Aux commandes de Moutier depuis dix-sept ans, Maxime Zuber vit sa quatrième crise Tornos. «J’ai donc du recul», dit-il, exonérant l’entreprise et son actuel management de toute responsabilité, contrairement à la débâcle de 2002 où la direction n’avait misé que sur un produit. «La force du franc suisse et les facteurs macro­économiques plombent la capacité d’acheter l’outil de production high-tech Tornos dans des pays en crise économique et financière», explique-t-il. Tout au plus reconnaît-il que Tornos vend ses machines dans un marché plutôt traditionnel, qui négligerait les pays émergents. Et, constate-t-il, dans ce marché européen notamment, «l’Allemagne fait preu­ve d’un très fort protectionnisme».

En fait, Maxime Zuber n’est pas catastrophé. La confiance reste forte envers le management et les produits fabriqués. «Malgré la terrible tourmente qu’elle doit traverser, l’entreprise Tornos reste le leader mondial de sa spécialité, grâce à l’excellence de ses produits et à son savoir-faire incomparable.»

Poumon économique de sa région, Tornos qui tousse, c’est tout l’Arc jurassien qui pourrait s’enrhumer. «Il y aura des effets collatéraux, dit Maxime Zuber. Nos ressources fiscales seront aussi affectées. Mais à toute chose malheur est bon. Tornos annonce vouloir sous-traiter davantage de ses activités. Cela pourrait profiter à d’autres entreprises régionales.»

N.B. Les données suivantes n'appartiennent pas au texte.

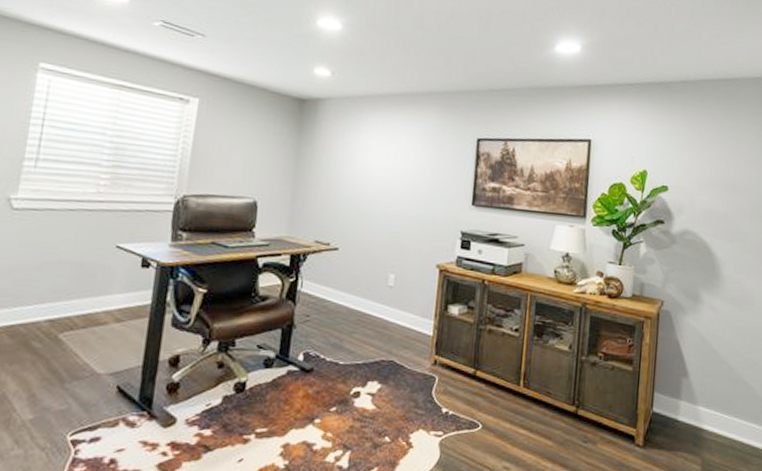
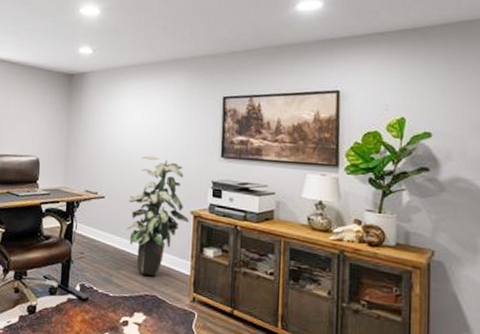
indoor plant: none [362,201,434,339] -> present [126,155,189,276]

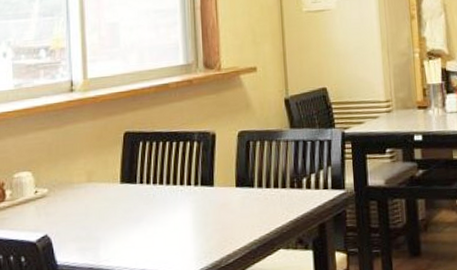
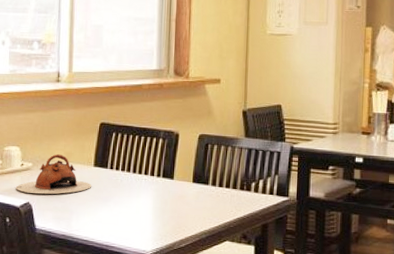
teapot: none [30,174,120,224] -> present [15,154,92,194]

«Malheureusement coutumiers» des crises de Tornos, Maxime Zuber et l’exécutif de Moutier, au-delà de «la profonde désolation» exprimée, ont un plan de réaction. Comme s’ils validaient implicitement la décision de Tornos, sans la contester ou tenter d’en réduire les effets sociaux. Le mathématicien Maxime Zuber avait fait son calcul lorsque, il y a quelques semaines, Tornos annonçait devoir faire des économies structurelles pour 35 millions. «Divisez ce montant par les 150 000 francs que coûte en moyenne un employé, et on arrive au chiffre annoncé.»

Pour venir en aide aux employés qui seront licenciés – ceux de la ville et tous les autres –, Moutier a débloqué 150 000 francs d’un fonds communal de chômage (la Ville est l’une des rares à avoir une telle réserve) pour créer une cellule de crise chargée de permettre au personnel licencié de retrouver rapidement un autre emploi. Maxime Zuber fait remarquer que, dans la région, quelque 300 positions de travail sont «ouvertes»: «Je lance un appel solennel à la solidarité des entrepreneurs de l’Arc jurassien.»